2 HR 20 MIN
- 1/2 c Water
- 1/2 c Milk
- 6 oz Butter
- 1 Tbs Sugar
- 1/4 tsp Kosher Salt
- 1 c Flour
- 1 Egg
- 1/2 c Sugar
- 2 tsp Cinnamon
- 2 qts Canola Oil, for frying
- 4 oz 44 Farms Wildflower Honey
- 1 Cinnamon Stick
- 1 Tbs Water
- 2 Star Anises (whole)
- 1 piece Orange Rind (about 2 inches)
In a sauce pan, combine water, milk, butter, sugar and salt. Bring to a slight boil and turn down heat.
Add flour and stir with a wooden spoon for 4 minutes to dry out the dough.
Remove from heat and let cool down slightly.
Add egg and stir quickly into the dough (dough will still be a little warm, and you don’t want to cook/scramble the egg).
Once dough is completely mixed and smooth, place in the refrigerator to let cool completely, about 2 hours.
While dough is cooling, combine 44 Farms Wildflower Honey, water, cinnamon stick, star anise and orange peel together and bring to a simmer. Turn off heat and let sit until ready to serve churros.

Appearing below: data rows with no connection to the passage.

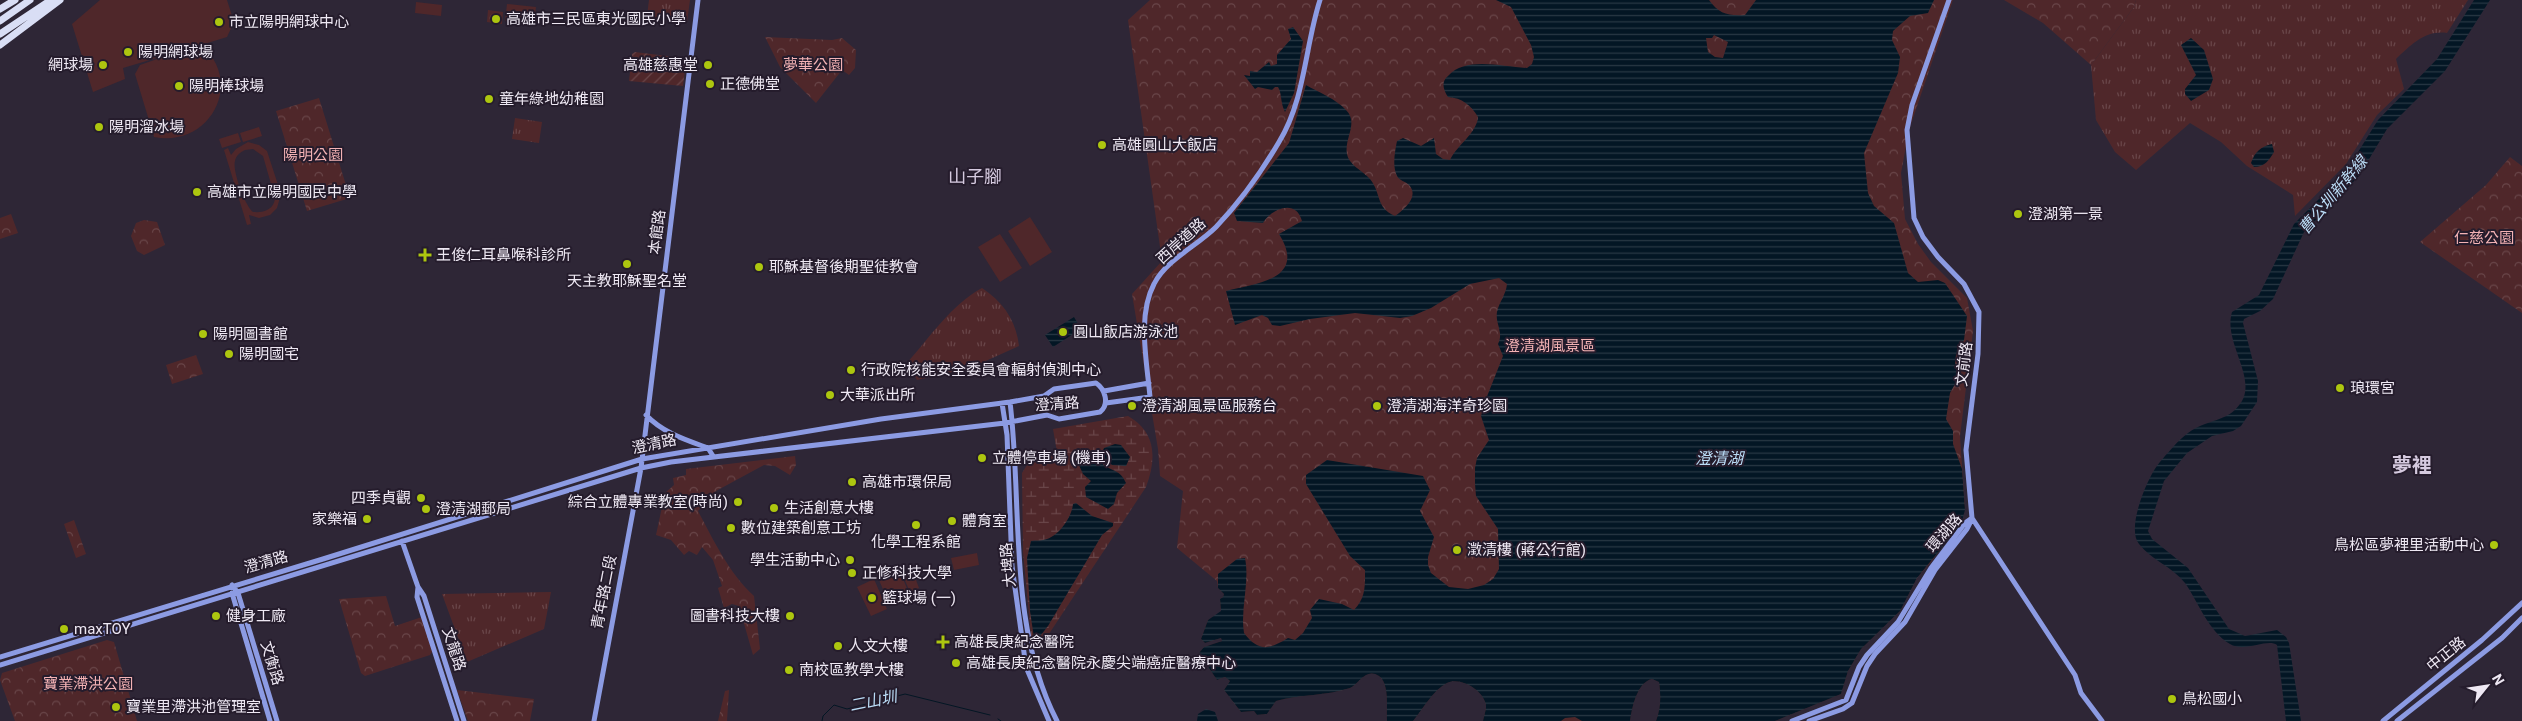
<svg xmlns="http://www.w3.org/2000/svg" width="2522" height="721" font-family="Roboto,'Noto Sans TC',sans-serif">
<style>
.grass{fill:url(#grass-tufts)}
.forest{fill:url(#forest-crowns)}
.wetland{fill:url(#wetland-marsh)}
.garden{fill:url(#garden-furrows)}
.pitch{fill:#4f272a;fill-rule:evenodd}
.water{fill:url(#water-rules);fill-rule:evenodd}
.lines{fill:none;stroke-linecap:round;stroke-linejoin:round}
.stream{stroke:#031624;stroke-width:1}
.secondary{stroke:#8c9be3;stroke-width:5}
.highway{stroke:#d9def5;stroke-width:7}
.poi-dot{fill:#adc60f;stroke:#251c2c;stroke-width:2}
.labels{text-anchor:middle;dominant-baseline:central;stroke-width:4;stroke-linejoin:round;paint-order:stroke}
.poi-label{font-size:15px;fill:#eee8f3;stroke:#251c2c;text-anchor:start}
.park-label{font-size:15px;fill:#f3b2b4;stroke:#251c2c}
.street-label{font-size:15px;fill:#eee8f3;stroke:#251c2c}
.water-label{font-size:16px;font-style:italic;fill:#badcf6;stroke:#251c2c}
.quarter-label{font-size:18px;fill:#d5cadf;stroke:#251c2c}
.district-label{font-size:20px;font-weight:bold;fill:#d5cadf;stroke:#251c2c}
</style>
<defs>
<pattern id="grass-tufts" width="24" height="20" patternUnits="userSpaceOnUse" patternTransform="scale(1.25)"><rect width="24" height="20" fill="#4f272a"/><path d="M3 7l-1-3M5 7V3M7 7l1-3M15 17l-1-3M17 17v-4M19 17l1-3" fill="none" stroke="#694649"/></pattern>
<pattern id="forest-crowns" width="20" height="18" patternUnits="userSpaceOnUse" patternTransform="scale(1.25)"><rect width="20" height="18" fill="#4f272a"/><path d="M2 6a3 3 0 1 1 6 0M12 15a3 3 0 1 1 6 0" fill="none" stroke="#694649"/></pattern>
<pattern id="wetland-marsh" width="20" height="14" patternUnits="userSpaceOnUse" patternTransform="scale(1.25)"><rect width="20" height="14" fill="#4f272a"/><path d="M1 5h8M5 5V1M11 12h8M15 12V8" fill="none" stroke="#694649"/></pattern>
<pattern id="garden-furrows" width="10" height="10" patternUnits="userSpaceOnUse" patternTransform="scale(1.25)"><rect width="10" height="10" fill="#4f272a"/><path d="M-1 1l2-2M0 10L10 0M9 11l2-2" fill="none" stroke="#694649"/></pattern>
<pattern id="water-rules" width="6" height="5" patternUnits="userSpaceOnUse" patternTransform="scale(1.25)"><rect width="6" height="5" fill="#031624"/><path d="M0 2.5h6" fill="none" stroke="#283844"/></pattern>
</defs>
<rect width="100%" height="100%" fill="#2e2636"/>
<!-- grass -->
<path class="grass" d="M649 0H690L687 22 647 16Z
M2136 0H2468L2447 33C2425 30 2411 45 2396 59L2404 89 2377 115 2346 164 2295 216 2293 195 2247 166 2221 142 2190 123 2136 170 2115 152 2096 120 2091 65 2134 7Z
M515 118 542 122 539 143 512 139Z
M982 288C1003 302 1016 320 1019 346L970 368 917 380 907 363C930 337 951 305 982 288Z
M551 592 544 629 467 662 442 594Z"/>
<!-- forest -->
<path class="forest" d="M1150 0H1953L1909 130 1901 173 1905 219 1918 244 1931 262 1967 298 1973 331 1960 436 1965 510 1932 561 1917 578 1900 611 1861 649 1848 671 1841 694 1775 721H1656C1661 708 1661 695 1659 682L1652 679C1637 682 1632 708 1630 721H1483C1484 717 1486 710 1486 706 1485 691 1460 676 1447 683 1433 690 1423 709 1413 721H1387C1386 709 1390 684 1379 676 1366 667 1359 684 1350 688 1327 696 1300 694 1276 701L1267 714 1257 715 1254 711 1241 712 1224 690 1230 681 1225 677 1217 680 1199 653 1204 647 1222 641 1221 638 1205 643 1201 639 1208 620 1221 612 1220 599 1223 597 1224 594 1218 588 1217 581 1177 548 1183 491 1160 476 1158 449 1132 294 1162 261 1128 20Z
M2004 0H2136L2134 7 2091 65 2043 23Z
M488 10 503 12 502 24 487 22Z
M765 37 832 40 842 38 856 50 855 68 849 75 842 70 816 103 780 67Z
M319 98 350 198 307 211 276 111Z
M2510 157 2522 166V313L2420 242 2486 185Z
M11 214 18 233 0 239V218Z
M144 220 157 222 165 245 144 255 137 251 131 236 136 223Z
M196 355 203 374 172 384 166 365Z
M795 456 796 465 790 475 775 466 764 465 716 491 698 511C714 541 729 573 754 596L760 649 753 655 739 606 732 604 724 608 718 588 722 586 713 560 702 547 697 555 689 551 684 555 671 540 656 535 665 493 674 485 673 478 686 475V469Z
M74 520 86 554 76 558 64 524Z
M386 596 395 626 422 617 433 650 430 655 365 676 361 673 339 599Z
M107 640 114 642 137 721H15L0 680 2 673Z
M457 690 534 699 530 721H468Z
M729 690 727 721H718L725 691Z"/>
<!-- wetland -->
<path class="wetland" d="M1128 416C1156 432 1157 458 1146 487L1039 649 1035 650 1032 646 1023 552 1022 473 1027 465 1057 452 1053 429Z"/>
<!-- garden -->
<path class="garden" d="M635 52 683 58 686 63 683 86 629 81 632 54Z"/>
<!-- pitch -->
<path class="pitch" d="M100 0H227L234 22 227 37 201 45C245 82 210 148 154 137L135 74 140 65 180 51 123 68 125 79 93 92 72 24Z
M416 2 442 5 441 16 415 13Z
M507 4 536 7 534 24 505 21Z
M259 127 262 136 243 142 240 133Z
M238 133 241 142 222 148 219 139Z
M248 142 259 145 267 151 281 194 277 208 270 215 259 218 249 215 251 224 247 225 224 150 228 148 231 155 236 149ZM245 150 253 149 263 156 275 198C274 210 263 213 253 212 245 206 232 170 235 161 236 155 241 152 245 150Z
M1030 217 1052 252 1030 266 1008 231Z
M1000 234 1022 268 1000 282 978 247Z
M977 553 979 565 954 570 951 558Z
M900 572 909 593 888 601 879 580Z
M913 572 919 588 910 592 903 576Z
M874 579 887 609 871 616 857 587Z"/>
<!-- water -->
<path class="water" d="M1496 0H1709C1719 14 1728 16 1745 15L1756 0H1934L1928 13 1910 16 1893 31 1892 40 1900 57 1898 73 1864 153 1868 193 1874 206 1894 223 1908 273 1918 282 1938 280 1945 283 1967 316 1964 340 1956 355 1955 363 1959 370V377L1950 393 1946 419 1953 431V444L1962 469 1965 510 1961 524 1917 578 1900 611 1861 649 1848 671 1841 694 1775 721H1656C1661 708 1661 695 1659 682L1652 679C1637 682 1632 708 1630 721H1582L1575 717 1565 718 1561 721H1483C1484 717 1486 710 1486 706 1485 691 1460 676 1447 683 1433 690 1423 709 1413 721H1387C1386 709 1390 684 1379 676 1366 667 1359 684 1350 688 1327 696 1300 694 1276 701L1267 714 1257 715 1254 711 1241 712 1224 690 1230 681 1225 677 1217 680 1199 653 1204 647 1222 641 1221 638 1205 643 1201 639 1208 620 1221 611 1220 599 1223 597 1224 594 1218 588V574L1237 559 1245 558C1250 583 1240 608 1244 633 1259 653 1270 649 1288 638L1295 640 1303 633 1312 618 1310 610 1319 599 1342 604 1354 610C1366 598 1365 585 1365 570L1350 556 1306 484V475L1327 460 1423 476 1430 490 1420 511 1434 537 1428 557V565L1431 573 1449 587 1468 589 1484 585 1493 579 1499 569 1498 529 1476 496 1475 484V468L1477 458 1489 440 1481 416 1486 399 1503 356 1498 344C1504 332 1495 324 1497 312 1499 302 1506 295 1507 284L1499 278 1470 284 1431 308 1412 316 1400 318 1355 313 1310 319 1280 326 1272 325 1268 318 1262 315 1235 325 1226 291C1258 283 1307 279 1279 234L1302 221C1296 198 1271 209 1263 223L1237 221 1234 213 1289 143 1306 85C1318 92 1336 99 1346 110 1359 123 1344 138 1347 154 1349 165 1363 171 1370 179 1382 194 1375 207 1395 216 1403 210 1420 197 1409 185 1405 181 1400 181 1397 176 1392 166 1395 151 1397 141L1403 138 1421 146 1434 138 1436 154 1443 159 1450 160C1457 145 1477 133 1478 117 1471 105 1462 98 1448 97 1443 89 1441 82 1448 76 1466 56 1502 67 1527 68L1532 64 1534 57 1531 45 1511 7ZM1714 35 1728 42 1723 58 1715 57 1708 52 1706 38H1712Z
M2474 0H2490L2445 71 2387 129 2359 176 2304 232 2273 299 2260 311 2244 319 2243 323 2258 381 2257 402 2241 426 2233 431 2212 436 2187 453 2164 481 2148 531 2152 539 2188 568 2229 629 2245 636 2277 630 2286 637 2289 643 2301 721H2286L2277 645C2267 638 2245 653 2230 644 2208 631 2199 603 2185 583 2173 567 2151 560 2139 544 2127 529 2144 488 2153 472 2158 463 2167 454 2174 446 2183 436 2193 428 2205 424 2221 418 2232 417 2242 401 2256 376 2223 341 2232 312L2259 295 2294 224 2345 173 2378 120 2437 59Z
M1293 27 1303 41 1294 93 1285 112C1280 102 1282 93 1278 87H1275L1272 90 1258 87 1255 89 1244 75 1250 76V71L1257 72 1269 62 1271 66 1277 64V55L1291 39 1288 29Z
M2191 38 2204 50 2213 79 2209 90 2191 101 2185 94V89L2196 75 2181 45Z
M2272 144 2274 152C2269 160 2265 167 2254 167L2251 163C2254 153 2261 146 2272 144Z
M1074 317 1081 329 1053 347 1045 335Z
M1115 444 1121 445 1130 457 1126 466 1112 465 1101 455 1104 448Z
M1079 450 1095 453C1098 457 1100 462 1105 466 1115 472 1121 471 1126 483L1117 493 1114 504 1108 509 1086 497 1085 487 1091 481 1083 474 1074 454 1075 451Z
M1076 503 1092 516 1113 523V526L1102 535 1048 626 1037 640 1034 638 1030 611 1027 558 1031 541C1036 540 1042 541 1047 539 1060 535 1072 516 1073 504Z
M1206 709 1215 712 1218 721H1197L1198 714Z"/>
<g class="lines">
<!-- stream -->
<path class="stream" d="M998 719 1001 721
M822 721 823 716 834 705 847 709 905 694 990 715"/>
<!-- secondary -->
<path class="secondary" d="M1949 0 1912 105 1907 130 1914 218 1923 237 1938 257 1964 284 1979 312 1978 354 1966 450 1972 518 2075 675 2081 693 2102 721
M1104 391 1149 383
M1010 402C1023 508 1007 624 1057 721
M1002 403 1007 435 1012 566 1026 667 1049 721
M1106 403 1150 397C1147 362 1137 316 1154 284 1166 260 1197 246 1216 227 1239 203 1262 171 1279 142 1305 100 1305 46 1320 0
M646 415C663 433 686 440 708 448L713 456
M402 541 418 587 424 596 464 721
M232 585 238 593 277 721
M418 587 417 597 457 721
M232 593 270 721
M0 657 323 559 642 459 881 419 1010 402 1044 396 1054 389 1096 383C1105 389 1110 404 1100 412L1059 419 1047 415 1005 423 671 462 641 468 0 665
M594 721 641 468 698 0
M1792 721 1846 700 1859 667 1867 655 1898 622 1931 568 1965 523 1972 518
M1809 721 1843 709 1852 703 1867 666 1875 654 1905 622 1935 570 1967 529 1972 519
M2383 721 2482 640 2522 603
M2397 721 2502 638 2522 618"/>
<!-- highway -->
<path class="highway" d="M0 9 15 0
M0 21 30 0
M0 34 51 0
M0 45 60 0"/>
</g>
<!-- markers -->
<g class="poi-dot">
<circle cx="496" cy="19" r="5"/>
<circle cx="219" cy="22" r="5"/>
<circle cx="128" cy="52" r="5"/>
<circle cx="103" cy="65" r="5"/>
<circle cx="708" cy="65" r="5"/>
<circle cx="710" cy="84" r="5"/>
<circle cx="179" cy="86" r="5"/>
<circle cx="489" cy="99" r="5"/>
<circle cx="99" cy="127" r="5"/>
<circle cx="1102" cy="145" r="5"/>
<circle cx="197" cy="192" r="5"/>
<circle cx="2018" cy="214" r="5"/>
<path d="M422.5 247.5h5v5h5v5h-5v5h-5v-5h-5v-5h5z"/>
<circle cx="627" cy="264" r="5"/>
<circle cx="759" cy="267" r="5"/>
<circle cx="1063" cy="332" r="5"/>
<circle cx="203" cy="334" r="5"/>
<circle cx="229" cy="354" r="5"/>
<circle cx="851" cy="370" r="5"/>
<circle cx="2340" cy="388" r="5"/>
<circle cx="830" cy="395" r="5"/>
<circle cx="1132" cy="406" r="5"/>
<circle cx="1377" cy="406" r="5"/>
<circle cx="982" cy="458" r="5"/>
<circle cx="852" cy="482" r="5"/>
<circle cx="421" cy="498" r="5"/>
<circle cx="738" cy="502" r="5"/>
<circle cx="774" cy="508" r="5"/>
<circle cx="426" cy="509" r="5"/>
<circle cx="367" cy="519" r="5"/>
<circle cx="952" cy="521" r="5"/>
<circle cx="916" cy="525" r="5"/>
<circle cx="731" cy="528" r="5"/>
<circle cx="2494" cy="545" r="5"/>
<circle cx="1457" cy="550" r="5"/>
<circle cx="850" cy="560" r="5"/>
<circle cx="852" cy="573" r="5"/>
<circle cx="872" cy="598" r="5"/>
<circle cx="216" cy="616" r="5"/>
<circle cx="790" cy="616" r="5"/>
<circle cx="64" cy="629" r="5"/>
<path d="M940.5 634.5h5v5h5v5h-5v5h-5v-5h-5v-5h5z"/>
<circle cx="838" cy="646" r="5"/>
<circle cx="956" cy="663" r="5"/>
<circle cx="789" cy="670" r="5"/>
<circle cx="2172" cy="699" r="5"/>
<circle cx="116" cy="707" r="5"/>
</g>
<g class="labels">
<!-- poi labels -->
<g class="poi-label">
<text x="506" y="19">高雄市三民區東光國民小學</text>
<text x="229" y="22">市立陽明網球中心</text>
<text x="138" y="52">陽明網球場</text>
<text x="93" y="65" text-anchor="end">網球場</text>
<text x="698" y="65" text-anchor="end">高雄慈惠堂</text>
<text x="720" y="84">正德佛堂</text>
<text x="189" y="86">陽明棒球場</text>
<text x="499" y="99">童年綠地幼稚園</text>
<text x="109" y="127">陽明溜冰場</text>
<text x="1112" y="145">高雄圓山大飯店</text>
<text x="207" y="192">高雄市立陽明國民中學</text>
<text x="2028" y="214">澄湖第一景</text>
<text x="436" y="255">王俊仁耳鼻喉科診所</text>
<text x="769" y="267">耶穌基督後期聖徒教會</text>
<text x="627" y="281" text-anchor="middle">天主教耶穌聖名堂</text>
<text x="1073" y="332">圓山飯店游泳池</text>
<text x="213" y="334">陽明圖書館</text>
<text x="239" y="354">陽明國宅</text>
<text x="861" y="370">行政院核能安全委員會輻射偵測中心</text>
<text x="2350" y="388">琅環宮</text>
<text x="840" y="395">大華派出所</text>
<text x="1142" y="406">澄清湖風景區服務台</text>
<text x="1387" y="406">澄清湖海洋奇珍園</text>
<text x="992" y="458">立體停車場 (機車)</text>
<text x="862" y="482">高雄市環保局</text>
<text x="411" y="498" text-anchor="end">四季貞觀</text>
<text x="728" y="502" text-anchor="end">綜合立體專業教室(時尚)</text>
<text x="784" y="508">生活創意大樓</text>
<text x="436" y="509">澄清湖郵局</text>
<text x="357" y="519" text-anchor="end">家樂福</text>
<text x="962" y="521">體育室</text>
<text x="741" y="528">數位建築創意工坊</text>
<text x="916" y="542" text-anchor="middle">化學工程系館</text>
<text x="2484" y="545" text-anchor="end">鳥松區夢裡里活動中心</text>
<text x="1467" y="550">澂清樓 (蔣公行館)</text>
<text x="840" y="560" text-anchor="end">學生活動中心</text>
<text x="862" y="573">正修科技大學</text>
<text x="882" y="598">籃球場 (一)</text>
<text x="226" y="616">健身工廠</text>
<text x="780" y="616" text-anchor="end">圖書科技大樓</text>
<text x="74" y="629">maxTOY</text>
<text x="954" y="642">高雄長庚紀念醫院</text>
<text x="848" y="646">人文大樓</text>
<text x="966" y="663">高雄長庚紀念醫院永慶尖端癌症醫療中心</text>
<text x="799" y="670">南校區教學大樓</text>
<text x="2182" y="699">鳥松國小</text>
<text x="126" y="707">寶業里滯洪池管理室</text>
</g>
<!-- park labels -->
<g class="park-label">
<text x="813" y="65">夢華公園</text>
<text x="313" y="155">陽明公園</text>
<text x="2484" y="238">仁慈公園</text>
<text x="1550" y="346">澄清湖風景區</text>
<text x="88" y="684">寶業滯洪公園</text>
</g>
<!-- street labels -->
<g class="street-label">
<text transform="translate(657 232) rotate(-83)">本館路</text>
<text transform="translate(1181 241) rotate(-42)">西岸道路</text>
<text transform="translate(1964 364) rotate(-83)">文前路</text>
<text transform="translate(1057 404) rotate(-4)">澄清路</text>
<text transform="translate(654 444) rotate(-12)">澄清路</text>
<text transform="translate(1944 533) rotate(-49)">環湖路</text>
<text transform="translate(266 562) rotate(-16)">澄清路</text>
<text transform="translate(1008 565) rotate(-95)">大埤路</text>
<text transform="translate(604 592) rotate(-79)">青年路二段</text>
<text transform="translate(454 649) rotate(72)">文龍路</text>
<text transform="translate(2446 654) rotate(-39)">中正路</text>
<text transform="translate(272 663) rotate(73)">文衡路</text>
</g>
<!-- water labels -->
<g class="water-label">
<text transform="translate(2333 195) rotate(-50)">曹公圳新幹線</text>
<text x="1719" y="458">澄清湖</text>
<text transform="translate(873 701) rotate(-12)">二山圳</text>
</g>
<!-- quarter labels -->
<g class="quarter-label">
<text x="975" y="176">山子腳</text>
</g>
<!-- district labels -->
<g class="district-label">
<text x="2412" y="465">夢裡</text>
</g>
</g>
<!-- north arrow -->
<g transform="translate(2487 686) rotate(60)" stroke="#251c2c" stroke-width="4" paint-order="stroke">
<path d="M0-4L9 19L0 12L-9 19Z" fill="#eee8f3"/>
<text y="-8" font-size="14" font-weight="bold" text-anchor="middle" fill="#eee8f3">N</text>
</g>
</svg>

Once dough is chilled, place in a piping bag with a half inch star tip.
Place enough oil in a large cast iron pot to fill to about two inches. Heat to 350º.
Meanwhile, mix together 1/2 c. sugar and cinnamon in a bowl.
Once oil is hot, begin piping 6-inch churro dough into the hot oil (you may only be able to do 4–5 at a time). Cook for 3–4 minutes, turning half way through frying. Place cooked churros on a paper towel to absorb any oil.
Toss churros in cinnamon sugar mixture and serve with honey dip.
Churro dough can be made up to 8 hours ahead of time before using. Serve cooked churros immediately after frying for best results.